Trecho da página
■ ■ ■ ■ ■

Governo avalia rever acordo de terras raras em Goiás com empresa dos EUA

Governo avalia rever acordo de terras raras em Goiás com empresa dos EUA

O governo federal é contrário ao acordo que prevê a entrada da empresa americana USA Rare Earth na mineradora Serra Verde, responsável por uma mina de terras raras em Minaçu, no norte de Goiás. A avaliação é que o negócio pode comprometer o interesse brasileiro em uma área considerada estratégica.

O ponto mais criticado é a previsão de que 100% da produção inicial seja enviada aos Estados Unidos. O acordo ainda depende da aprovação dos acionistas da Serra Verde, em assembleia marcada para sexta-feira (28).

As terras raras são usadas em tecnologias como ímãs permanentes, equipamentos eletrônicos e sistemas ligados à transição energética. A operação em discussão pretende combinar as atividades das duas empresas para formar uma cadeia de produção fora da Ásia, região que hoje concentra o mercado.

Segundo o G1, integrantes do governo estudam uma estratégia para tentar rever os termos do negócio. A preocupação aumentou porque o Brasil ainda não tem uma Política Nacional de Minerais Críticos aprovada.

Uma proposta para criar regras nacionais para o setor já passou pela Câmara dos Deputados, em maio, mas ainda aguarda análise do Senado Federal. O texto pode estabelecer diretrizes para a exploração e o uso de minerais considerados importantes para a economia e a segurança tecnológica.

■ ■ ■ ■ ■

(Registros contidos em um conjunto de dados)
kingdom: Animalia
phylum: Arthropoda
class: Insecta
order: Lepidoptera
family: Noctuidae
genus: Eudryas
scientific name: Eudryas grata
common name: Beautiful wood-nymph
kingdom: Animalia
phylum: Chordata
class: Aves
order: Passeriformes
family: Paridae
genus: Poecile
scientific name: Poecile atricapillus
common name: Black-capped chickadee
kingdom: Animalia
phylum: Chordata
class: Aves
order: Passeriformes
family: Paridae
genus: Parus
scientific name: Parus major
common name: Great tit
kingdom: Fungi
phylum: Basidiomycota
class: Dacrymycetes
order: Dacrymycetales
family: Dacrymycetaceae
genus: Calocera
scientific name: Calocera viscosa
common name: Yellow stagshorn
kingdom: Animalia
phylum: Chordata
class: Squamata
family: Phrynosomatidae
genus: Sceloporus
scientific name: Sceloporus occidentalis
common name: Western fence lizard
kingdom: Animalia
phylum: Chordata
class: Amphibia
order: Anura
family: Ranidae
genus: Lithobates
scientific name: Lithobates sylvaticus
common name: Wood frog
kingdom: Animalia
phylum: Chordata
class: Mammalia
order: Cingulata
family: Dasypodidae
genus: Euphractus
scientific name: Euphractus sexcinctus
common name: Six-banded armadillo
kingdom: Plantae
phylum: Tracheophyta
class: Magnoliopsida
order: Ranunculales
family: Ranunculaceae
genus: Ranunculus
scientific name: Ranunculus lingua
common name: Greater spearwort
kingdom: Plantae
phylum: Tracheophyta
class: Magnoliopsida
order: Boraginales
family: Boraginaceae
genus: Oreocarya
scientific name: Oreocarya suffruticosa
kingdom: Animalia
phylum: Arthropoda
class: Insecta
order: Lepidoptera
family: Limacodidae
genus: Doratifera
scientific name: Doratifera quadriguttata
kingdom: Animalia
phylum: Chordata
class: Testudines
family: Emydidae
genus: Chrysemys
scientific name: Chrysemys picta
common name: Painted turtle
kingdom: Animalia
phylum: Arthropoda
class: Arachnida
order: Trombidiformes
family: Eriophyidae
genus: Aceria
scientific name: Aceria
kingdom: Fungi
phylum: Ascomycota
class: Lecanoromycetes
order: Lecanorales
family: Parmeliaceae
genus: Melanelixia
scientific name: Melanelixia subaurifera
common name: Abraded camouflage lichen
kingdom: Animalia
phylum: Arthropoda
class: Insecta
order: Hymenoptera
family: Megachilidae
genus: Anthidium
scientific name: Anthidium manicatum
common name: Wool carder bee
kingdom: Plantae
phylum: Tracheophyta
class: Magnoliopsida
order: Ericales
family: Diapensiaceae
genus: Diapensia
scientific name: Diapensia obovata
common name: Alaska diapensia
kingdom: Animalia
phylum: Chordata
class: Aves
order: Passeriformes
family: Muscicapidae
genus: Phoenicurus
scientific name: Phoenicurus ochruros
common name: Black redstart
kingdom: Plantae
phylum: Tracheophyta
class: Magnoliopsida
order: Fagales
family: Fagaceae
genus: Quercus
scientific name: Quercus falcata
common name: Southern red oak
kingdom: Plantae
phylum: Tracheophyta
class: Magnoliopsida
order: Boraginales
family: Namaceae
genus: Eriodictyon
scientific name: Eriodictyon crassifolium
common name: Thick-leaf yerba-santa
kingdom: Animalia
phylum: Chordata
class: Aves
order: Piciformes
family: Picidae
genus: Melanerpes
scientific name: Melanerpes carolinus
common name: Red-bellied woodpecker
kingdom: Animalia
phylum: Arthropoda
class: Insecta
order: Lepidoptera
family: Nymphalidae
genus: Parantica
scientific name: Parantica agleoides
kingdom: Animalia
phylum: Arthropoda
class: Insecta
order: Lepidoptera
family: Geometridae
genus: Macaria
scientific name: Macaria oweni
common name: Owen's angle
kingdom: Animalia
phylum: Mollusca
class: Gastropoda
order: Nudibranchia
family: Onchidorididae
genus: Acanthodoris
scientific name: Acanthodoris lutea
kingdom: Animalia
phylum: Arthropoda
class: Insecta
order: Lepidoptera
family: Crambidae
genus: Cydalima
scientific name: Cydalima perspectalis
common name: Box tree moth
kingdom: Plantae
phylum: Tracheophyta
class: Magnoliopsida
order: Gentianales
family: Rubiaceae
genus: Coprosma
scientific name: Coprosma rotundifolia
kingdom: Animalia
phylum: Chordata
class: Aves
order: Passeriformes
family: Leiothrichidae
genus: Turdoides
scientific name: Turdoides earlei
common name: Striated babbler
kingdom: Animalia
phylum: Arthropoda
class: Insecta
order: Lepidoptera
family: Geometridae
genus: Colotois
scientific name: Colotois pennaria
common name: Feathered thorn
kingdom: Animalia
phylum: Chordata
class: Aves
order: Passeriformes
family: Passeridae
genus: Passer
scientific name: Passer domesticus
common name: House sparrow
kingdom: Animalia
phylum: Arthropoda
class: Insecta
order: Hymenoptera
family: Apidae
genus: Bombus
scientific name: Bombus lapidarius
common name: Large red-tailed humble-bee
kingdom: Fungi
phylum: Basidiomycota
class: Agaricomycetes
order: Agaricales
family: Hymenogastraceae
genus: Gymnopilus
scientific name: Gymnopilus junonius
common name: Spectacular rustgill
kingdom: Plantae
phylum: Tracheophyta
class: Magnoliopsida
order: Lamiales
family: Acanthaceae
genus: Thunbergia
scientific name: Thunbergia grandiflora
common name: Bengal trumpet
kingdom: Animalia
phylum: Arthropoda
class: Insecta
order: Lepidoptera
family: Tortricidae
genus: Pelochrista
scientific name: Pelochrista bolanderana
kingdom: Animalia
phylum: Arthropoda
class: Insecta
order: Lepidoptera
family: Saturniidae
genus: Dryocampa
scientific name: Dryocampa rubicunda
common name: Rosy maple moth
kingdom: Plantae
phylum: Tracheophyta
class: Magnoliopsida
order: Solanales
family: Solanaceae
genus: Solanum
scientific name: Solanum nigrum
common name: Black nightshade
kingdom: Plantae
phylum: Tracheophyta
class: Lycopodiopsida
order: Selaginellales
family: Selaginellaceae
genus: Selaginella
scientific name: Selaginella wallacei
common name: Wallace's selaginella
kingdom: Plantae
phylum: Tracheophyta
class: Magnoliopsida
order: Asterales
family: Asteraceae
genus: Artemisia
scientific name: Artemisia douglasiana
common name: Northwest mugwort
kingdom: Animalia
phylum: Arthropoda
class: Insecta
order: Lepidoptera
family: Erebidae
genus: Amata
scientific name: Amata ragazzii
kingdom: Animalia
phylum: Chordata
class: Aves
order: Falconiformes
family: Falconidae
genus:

■ ■ ■ ■ ■

Tarefas a realizar
#1 Diga se cada afirmação abaixo concorda com o texto sobre o acordo de terras raras, respondendo sim ou não e citando as palavras do texto que decidem a resposta. (a) A mina de terras raras da Serra Verde fica em Minaçu, no norte de Goiás. (b) A proposta de regras nacionais para o setor já foi aprovada pelo Senado Federal. (c) O acordo prevê que metade da produção inicial seja enviada aos Estados Unidos.
#2 No texto sobre o acordo de terras raras, reescreva o trecho que vai de "As terras raras" até "a segurança tecnológica.", inclusive, renomeando "Política Nacional de Minerais Críticos" como "Política Nacional de Minerais Estratégicos".

Resultados do exercício
#1
(a) Sim: "responsável por uma mina de terras raras em Minaçu, no norte de Goiás"
(b) Não: "ainda aguarda análise do Senado Federal"
(c) Não: "100% da produção inicial seja enviada aos Estados Unidos"

#2
As terras raras são usadas em tecnologias como ímãs permanentes, equipamentos eletrônicos e sistemas ligados à transição energética. A operação em discussão pretende combinar as atividades das duas empresas para formar uma cadeia de produção fora da Ásia, região que hoje concentra o mercado.

Segundo o G1, integrantes do governo estudam uma estratégia para tentar rever os termos do negócio. A preocupação aumentou porque o Brasil ainda não tem uma Política Nacional de Minerais Estratégicos aprovada.

Uma proposta para criar regras nacionais para o setor já passou pela Câmara dos Deputados, em maio, mas ainda aguarda análise do Senado Federal. O texto pode estabelecer diretrizes para a exploração e o uso de minerais considerados importantes para a economia e a segurança tecnológica.